Originally published in the Autumn 2018 edition of the Virginia Defender, issue 58, printed November 8. Reproduced here for accessibility and archival purposes. To find other stories in the Autumn 2018 issue or to download the full PDF, see this post (pending). For the full web catalog, see our Full Issues page.
Trying to exercise your rights in prison is like being stopped by a cop late at night on a lonely country road. Sure, you have rights, but exercising them can get you in a world of trouble.
Just ask Askari Danso, Kevin “Rashid” Johnson and Uhuru Rowe.
Askari Danso is a co-founder of Virginia Prisoner of Conscience and the Virginia Prison Justice Network.

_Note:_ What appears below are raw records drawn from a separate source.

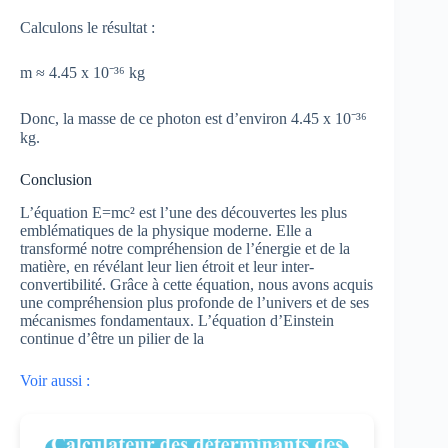
Calculons le résultat :
m ≈ 4.45 x 10⁻³⁶ kg
Donc, la masse de ce photon est d’environ 4.45 x 10⁻³⁶
kg.
Conclusion
L’équation E=mc² est l’une des découvertes les plus
emblématiques de la physique moderne. Elle a
transformé notre compréhension de l’énergie et de la
matière, en révélant leur lien étroit et leur inter-
convertibilité. Grâce à cette équation, nous avons acquis
une compréhension plus profonde de l’univers et de ses
mécanismes fondamentaux. L’équation d’Einstein
continue d’être un pilier de la
Voir aussi :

He’s been in prison for 20 years, with a release date in another 20.
Since he began speaking out for prisoner rights, Askari has been transferred from Buckingham Correctional Center (security level 3-4) to Augusta (level 3), to Sussex II (level 4), to Sussex I (level 4-5) and now to the Level S “Super Max” Red Onion state prison in southwestern Wise County. He is currently in long term segregation.
VAPJN members are in touch with Department of Corrections officials about Askari’s situation and hope to convince prison authorities to transfer him to a lower-security facility.
You can follow his case at the “Free Askari Danso Movement” Facebook page.
Kevin “Rashid” Johnson is an artist, founding member of the New Afrikan Black Panther Party and member of the Incarcerated Workers Organizing Committee. He is serving a life sentence. Officially a Virginia prisoner, in 2012 he was transferred first to Oregon, then to Texas and Florida before being sent back to Virginia. As of the Defender’s presstime, he is being held in an “interstate” facility and will likely be transferred out of state.
Rashid maintains a website at rashidmod.com.
Uhuru B. Rowe, now in Greensville, is a native of Richmond who has been incarcerated since 1995. His release date is Aug. 27, 2076. Along with Askari Danso, he was sent to solitary confinement while at Sussex II for allegedly being involved in a petition campaign designed to expose unjust conditions in that prison.
Yes, there are plenty of problems to keep everyone busy on the outside. But paying attention to what is happening behind the walls of the prison-industrial complex is one of the best ways of providing some measure of protection to our sisters and brothers who struggle for justice under much more challenging circumstances.